Armorik whiskies are made from one hundred percent French malted barley. I like that because the French are quite health conscious when it comes to the use of pesticides, and their grains are usually GMO-free.
As for the soil conditions where French barley is grown, it is mostly granite-based, with a fairly similar climate to England across the channel. Yes, it’s warmer than Scotland, up north, but the sea air provides a nice moderating presence as in Scotland. Call this “ionizing” if you wish.
The Warenghem distillery, located in Lannion, Brittany, has been producing liqueurs and spirits for over a century. Leon Warenghem created his first product, the Elixir d’Armorique, a distillate of 35 plants which won awards at international exhibitions in 1902. Since then, the distillery has churned out a nice variety of apple brandy, honey liqueurs, fruit and plant-based liqueurs, as well as beers, and, last but not least, whiskies.
Warenghem double-distills for a couple of days in tradition copper stills to make the wash for Armorik whisky. Normally, a combination of refill bourbon casks from American white oak, and refill sherry butts from spain, are used.

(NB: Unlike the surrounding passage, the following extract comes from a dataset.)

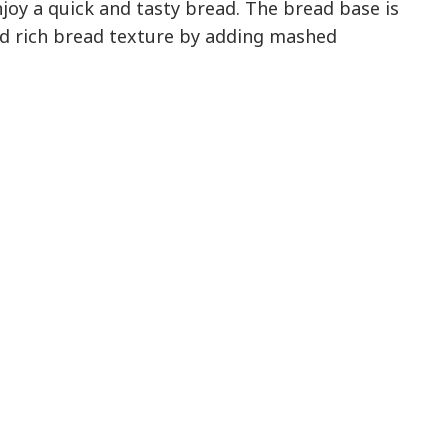
joy a quick and tasty bread. The bread base is
nd rich bread texture by adding mashed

In the case of Sherry Finish Armorik (currently under review), the aging starts in ex-bourbon casks. A few months prior to bottling, these are poured into ex-sherry casks for finishing. No, that’s not a long amount of time in the sherry wood, by any stretch. However, it does affect the whisky’s composition to some extent.

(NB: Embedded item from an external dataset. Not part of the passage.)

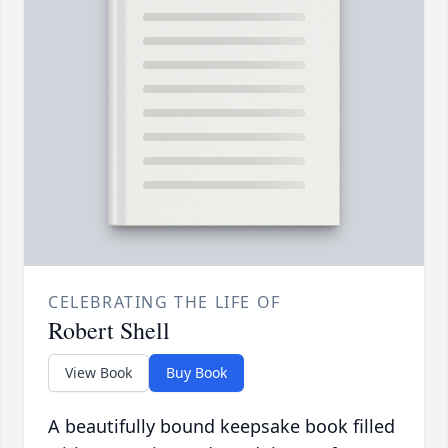
CELEBRATING THE LIFE OF
Robert Shell
View Book
Buy Book
A beautifully bound keepsake book filled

Frankly, it’s not all that uncommon a practice in Scotland, either, at least with many of the mass-produced offerings. All right, enough talk. Let’s crack open the bottle for a hit of French sauce.
Tasting Notes
Vital Stats: Warenghem Distillery’s Armorik Single Malt Sherry Finish; 750ml; made in Brittany France; 46% ABV / 92 proof; 100% malted barley; NAS; non-chill filtered / natural color; Average price $63.
Appearance: Pale gold in color. Fast-running legs without any appreciable beading reveal the stripes of a spirit that is fairly young in age.
Nose: Baby vomit, wet hay, Valentine’s day candy, caramel, watermelon-flavored Jolly Ranchers, rose water, Abuelita hot chocolate powder, over-ripe apples, and a fairly pungent style of malt.
Palate: The palate is better than the nose. That rancid barley note is magically transformed into a nicely palatable Malt-O-Meal sort of thing that reminds me of my childhood. With time in the mouth, the whisky morphs into a peppery number, along with black licorice, and some allspice.
A little fruit is here on the palate, as well, but it’s subdued, mingling with sweet nothings akin to caramel. There’s quince, orange marmalade, and lemon zest. Despite the title, this whisky isn’t very “winey,” and it certainly isn’t very oaky. Let me take another sip. Oh, interesting. Now, I’m getting dark roast coffee beans, sourdough toast with butter, and a hint of a Krispy Kreme glazed doughnut.
The youth of this Armorik whisky prolongs its finish, but not in a particularly sophisticated way. Length is medium, with a touch of slightly curdled malt that goes bitter–not due to an oak influence from the casks, but rather from a mysterious little pat of ash and coffee grounds. Seems a bit contrived.